Reconciliation Web Service
by Friedrich Lindenberg
Nomenklatura de-duplicates and integrates different names for entities - people, organisations or public bodies - to help you clean up messy data and to find links between different datasets. The service will create references for all entities mentioned in a source dataset. It then helps you to define which of these entities are duplicates and what the canonical name for a given entity should be. This information is available in data cleaning tools like OpenRefine or in custom data processing scripts, so that you can automatically apply existing mappings in the future. The focus of nomenklatura is on data integration, it does not provide further functionality with regards to the people and organisations that it helps to keep track of.

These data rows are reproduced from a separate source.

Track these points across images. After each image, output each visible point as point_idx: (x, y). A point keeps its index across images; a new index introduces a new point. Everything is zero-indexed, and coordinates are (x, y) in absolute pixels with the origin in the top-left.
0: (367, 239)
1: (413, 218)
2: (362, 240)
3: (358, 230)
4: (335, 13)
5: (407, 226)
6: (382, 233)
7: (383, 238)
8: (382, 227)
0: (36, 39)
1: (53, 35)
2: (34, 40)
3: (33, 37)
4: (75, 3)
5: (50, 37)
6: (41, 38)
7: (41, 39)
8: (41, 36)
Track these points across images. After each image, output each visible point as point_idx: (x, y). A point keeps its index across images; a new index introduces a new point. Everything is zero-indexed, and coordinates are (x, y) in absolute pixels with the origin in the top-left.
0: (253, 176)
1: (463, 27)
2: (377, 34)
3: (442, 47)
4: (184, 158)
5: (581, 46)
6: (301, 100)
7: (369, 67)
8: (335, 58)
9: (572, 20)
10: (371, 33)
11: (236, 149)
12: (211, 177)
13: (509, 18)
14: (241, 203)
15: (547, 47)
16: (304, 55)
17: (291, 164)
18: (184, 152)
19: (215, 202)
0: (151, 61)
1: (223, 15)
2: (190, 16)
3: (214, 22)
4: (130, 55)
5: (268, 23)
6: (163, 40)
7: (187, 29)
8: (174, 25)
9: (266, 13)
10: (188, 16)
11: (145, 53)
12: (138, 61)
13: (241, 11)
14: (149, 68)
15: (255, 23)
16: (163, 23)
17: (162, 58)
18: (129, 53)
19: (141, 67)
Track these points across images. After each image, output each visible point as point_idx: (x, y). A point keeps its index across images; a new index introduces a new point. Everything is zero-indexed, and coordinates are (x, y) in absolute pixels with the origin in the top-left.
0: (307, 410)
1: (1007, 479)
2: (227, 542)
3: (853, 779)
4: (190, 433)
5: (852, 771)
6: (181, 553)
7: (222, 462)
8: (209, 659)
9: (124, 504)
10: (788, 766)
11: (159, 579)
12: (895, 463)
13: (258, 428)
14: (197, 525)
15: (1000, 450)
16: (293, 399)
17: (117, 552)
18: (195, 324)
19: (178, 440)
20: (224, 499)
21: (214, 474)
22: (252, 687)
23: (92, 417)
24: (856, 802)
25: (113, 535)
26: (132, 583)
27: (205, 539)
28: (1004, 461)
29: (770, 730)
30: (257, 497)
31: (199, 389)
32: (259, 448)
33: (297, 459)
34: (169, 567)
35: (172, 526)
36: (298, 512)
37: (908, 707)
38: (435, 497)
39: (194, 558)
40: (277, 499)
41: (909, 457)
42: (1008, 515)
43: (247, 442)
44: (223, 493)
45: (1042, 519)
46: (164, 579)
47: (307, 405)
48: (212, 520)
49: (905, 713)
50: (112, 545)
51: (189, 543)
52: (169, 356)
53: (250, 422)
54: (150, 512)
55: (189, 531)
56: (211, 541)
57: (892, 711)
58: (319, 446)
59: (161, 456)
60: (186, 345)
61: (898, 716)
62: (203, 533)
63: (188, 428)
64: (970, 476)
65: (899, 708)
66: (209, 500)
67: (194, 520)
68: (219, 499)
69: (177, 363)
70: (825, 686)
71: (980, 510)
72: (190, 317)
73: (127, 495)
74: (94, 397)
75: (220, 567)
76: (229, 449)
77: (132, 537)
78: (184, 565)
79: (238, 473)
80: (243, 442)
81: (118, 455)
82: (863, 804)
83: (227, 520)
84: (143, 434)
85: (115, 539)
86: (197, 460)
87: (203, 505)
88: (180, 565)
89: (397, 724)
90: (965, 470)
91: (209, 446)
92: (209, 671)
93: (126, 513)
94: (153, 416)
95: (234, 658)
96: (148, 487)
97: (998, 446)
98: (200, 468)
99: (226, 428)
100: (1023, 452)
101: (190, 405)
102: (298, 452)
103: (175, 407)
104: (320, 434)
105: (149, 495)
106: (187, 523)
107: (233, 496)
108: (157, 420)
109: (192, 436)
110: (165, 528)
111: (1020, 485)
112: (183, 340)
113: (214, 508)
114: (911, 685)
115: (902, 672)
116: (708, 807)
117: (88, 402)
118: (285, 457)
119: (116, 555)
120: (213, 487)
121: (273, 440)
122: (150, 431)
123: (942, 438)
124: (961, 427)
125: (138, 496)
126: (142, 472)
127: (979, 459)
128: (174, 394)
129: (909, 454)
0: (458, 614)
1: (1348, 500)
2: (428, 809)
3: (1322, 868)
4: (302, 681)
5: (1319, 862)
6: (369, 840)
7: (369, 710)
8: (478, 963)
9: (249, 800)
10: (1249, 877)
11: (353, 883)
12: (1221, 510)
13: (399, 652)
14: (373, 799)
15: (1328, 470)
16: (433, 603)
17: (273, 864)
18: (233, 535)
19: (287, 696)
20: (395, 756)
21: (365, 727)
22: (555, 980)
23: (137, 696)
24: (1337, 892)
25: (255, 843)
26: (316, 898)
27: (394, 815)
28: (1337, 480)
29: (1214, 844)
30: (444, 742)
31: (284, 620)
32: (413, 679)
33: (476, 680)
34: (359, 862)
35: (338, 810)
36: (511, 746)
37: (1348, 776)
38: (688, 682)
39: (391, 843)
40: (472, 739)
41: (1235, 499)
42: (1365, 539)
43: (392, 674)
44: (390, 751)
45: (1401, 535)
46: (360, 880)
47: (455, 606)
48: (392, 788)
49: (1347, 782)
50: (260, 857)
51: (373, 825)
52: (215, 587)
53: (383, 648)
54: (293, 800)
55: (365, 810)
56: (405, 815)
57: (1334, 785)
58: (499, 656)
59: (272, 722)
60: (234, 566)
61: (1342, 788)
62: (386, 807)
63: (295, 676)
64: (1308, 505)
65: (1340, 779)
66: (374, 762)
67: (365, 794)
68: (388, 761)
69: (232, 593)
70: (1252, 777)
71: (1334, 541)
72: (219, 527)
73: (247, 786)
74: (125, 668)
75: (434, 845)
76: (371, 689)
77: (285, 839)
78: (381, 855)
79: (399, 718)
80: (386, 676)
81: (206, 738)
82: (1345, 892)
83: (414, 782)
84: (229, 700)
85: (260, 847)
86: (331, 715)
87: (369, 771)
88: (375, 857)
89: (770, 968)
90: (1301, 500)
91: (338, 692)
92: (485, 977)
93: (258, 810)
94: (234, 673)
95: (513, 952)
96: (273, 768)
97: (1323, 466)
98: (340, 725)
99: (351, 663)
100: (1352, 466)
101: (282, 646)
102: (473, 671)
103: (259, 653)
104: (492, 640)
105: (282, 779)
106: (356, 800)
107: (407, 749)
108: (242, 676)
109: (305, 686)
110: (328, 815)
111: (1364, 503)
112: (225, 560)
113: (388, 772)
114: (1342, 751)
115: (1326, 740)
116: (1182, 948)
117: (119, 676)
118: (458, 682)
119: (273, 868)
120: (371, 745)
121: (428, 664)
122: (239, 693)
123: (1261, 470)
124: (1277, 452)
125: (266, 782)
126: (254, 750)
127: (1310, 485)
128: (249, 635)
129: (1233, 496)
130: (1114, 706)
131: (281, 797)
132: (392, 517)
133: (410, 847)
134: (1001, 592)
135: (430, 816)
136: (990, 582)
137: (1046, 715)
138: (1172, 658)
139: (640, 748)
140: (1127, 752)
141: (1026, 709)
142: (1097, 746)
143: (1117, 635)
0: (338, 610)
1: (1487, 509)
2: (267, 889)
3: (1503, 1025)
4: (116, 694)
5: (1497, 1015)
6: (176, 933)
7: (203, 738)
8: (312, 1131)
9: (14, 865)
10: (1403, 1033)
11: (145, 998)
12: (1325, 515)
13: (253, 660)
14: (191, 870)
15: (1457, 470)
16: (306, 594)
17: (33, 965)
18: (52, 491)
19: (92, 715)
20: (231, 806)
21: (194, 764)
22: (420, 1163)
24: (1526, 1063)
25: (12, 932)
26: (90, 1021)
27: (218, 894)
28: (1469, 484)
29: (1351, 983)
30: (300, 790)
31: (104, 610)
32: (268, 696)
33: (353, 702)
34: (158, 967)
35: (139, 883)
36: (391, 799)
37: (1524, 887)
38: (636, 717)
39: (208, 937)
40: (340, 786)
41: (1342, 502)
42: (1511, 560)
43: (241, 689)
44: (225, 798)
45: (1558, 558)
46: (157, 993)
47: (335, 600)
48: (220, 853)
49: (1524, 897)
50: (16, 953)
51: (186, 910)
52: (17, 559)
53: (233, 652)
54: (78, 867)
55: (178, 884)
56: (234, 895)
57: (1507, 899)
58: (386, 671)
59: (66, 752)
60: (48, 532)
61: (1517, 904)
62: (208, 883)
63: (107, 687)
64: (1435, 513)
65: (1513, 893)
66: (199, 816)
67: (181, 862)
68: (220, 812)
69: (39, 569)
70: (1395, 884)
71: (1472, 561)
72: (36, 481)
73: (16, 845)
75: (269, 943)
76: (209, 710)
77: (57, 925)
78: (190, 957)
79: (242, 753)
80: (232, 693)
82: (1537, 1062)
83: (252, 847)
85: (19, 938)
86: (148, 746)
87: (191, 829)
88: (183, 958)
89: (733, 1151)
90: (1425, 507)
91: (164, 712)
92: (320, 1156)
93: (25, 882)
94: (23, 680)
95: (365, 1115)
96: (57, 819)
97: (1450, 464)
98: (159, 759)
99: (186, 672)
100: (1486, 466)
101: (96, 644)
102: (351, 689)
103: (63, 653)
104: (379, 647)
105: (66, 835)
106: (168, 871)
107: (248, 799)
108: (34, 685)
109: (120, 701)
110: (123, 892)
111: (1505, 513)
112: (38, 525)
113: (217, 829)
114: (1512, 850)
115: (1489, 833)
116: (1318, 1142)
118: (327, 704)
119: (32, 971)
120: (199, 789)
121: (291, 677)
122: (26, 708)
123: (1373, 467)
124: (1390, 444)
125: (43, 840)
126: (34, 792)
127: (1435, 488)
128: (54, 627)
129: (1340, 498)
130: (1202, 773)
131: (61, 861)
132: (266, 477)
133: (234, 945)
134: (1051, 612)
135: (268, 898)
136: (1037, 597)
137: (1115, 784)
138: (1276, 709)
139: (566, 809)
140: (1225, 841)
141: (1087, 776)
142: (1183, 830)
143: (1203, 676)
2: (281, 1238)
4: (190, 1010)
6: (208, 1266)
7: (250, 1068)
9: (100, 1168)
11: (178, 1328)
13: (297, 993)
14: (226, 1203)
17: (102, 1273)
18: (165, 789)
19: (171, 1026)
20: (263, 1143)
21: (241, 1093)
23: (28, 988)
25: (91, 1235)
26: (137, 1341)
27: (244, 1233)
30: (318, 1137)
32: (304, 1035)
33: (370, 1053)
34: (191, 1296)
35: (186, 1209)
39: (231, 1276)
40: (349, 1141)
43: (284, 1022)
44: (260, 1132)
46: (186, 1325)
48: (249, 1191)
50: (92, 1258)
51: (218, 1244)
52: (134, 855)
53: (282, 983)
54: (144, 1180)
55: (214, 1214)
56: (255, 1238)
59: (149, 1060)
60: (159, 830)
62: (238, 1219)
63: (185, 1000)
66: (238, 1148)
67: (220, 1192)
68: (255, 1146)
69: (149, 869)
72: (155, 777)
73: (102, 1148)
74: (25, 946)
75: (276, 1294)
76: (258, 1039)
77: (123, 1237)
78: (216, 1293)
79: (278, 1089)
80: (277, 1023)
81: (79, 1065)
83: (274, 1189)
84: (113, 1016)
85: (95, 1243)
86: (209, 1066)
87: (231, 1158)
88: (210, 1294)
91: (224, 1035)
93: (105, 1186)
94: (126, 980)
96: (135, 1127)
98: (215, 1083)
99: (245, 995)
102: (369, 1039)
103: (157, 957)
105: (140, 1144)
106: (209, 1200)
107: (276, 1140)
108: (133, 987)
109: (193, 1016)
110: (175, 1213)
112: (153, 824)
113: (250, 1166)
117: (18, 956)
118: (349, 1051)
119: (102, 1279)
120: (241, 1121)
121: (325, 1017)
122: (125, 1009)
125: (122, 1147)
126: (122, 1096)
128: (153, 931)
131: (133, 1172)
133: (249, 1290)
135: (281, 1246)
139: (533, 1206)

Nomenklatura is a simple service that makes it easy to maintain a canonical list of entities such as persons, companies or event streets and to match messy input, such as their names against that canonical list – for example, matching Acme Widgets, Acme Widgets Inc and Acme Widgets Incorporated to the canonical "Acme Widgets".
With Nomenklatura its a matters of minutes to set up your own set of master data to match against and it provides a simple user interface and API which you can then use do matching (the API is compatible with Open Refine's reconciliation function).
Nomenklatura can not only store the master set of entities you want to match against but also will learn and record the various aliases for a given entity - such as a person, organisation or place - may have in various datasets.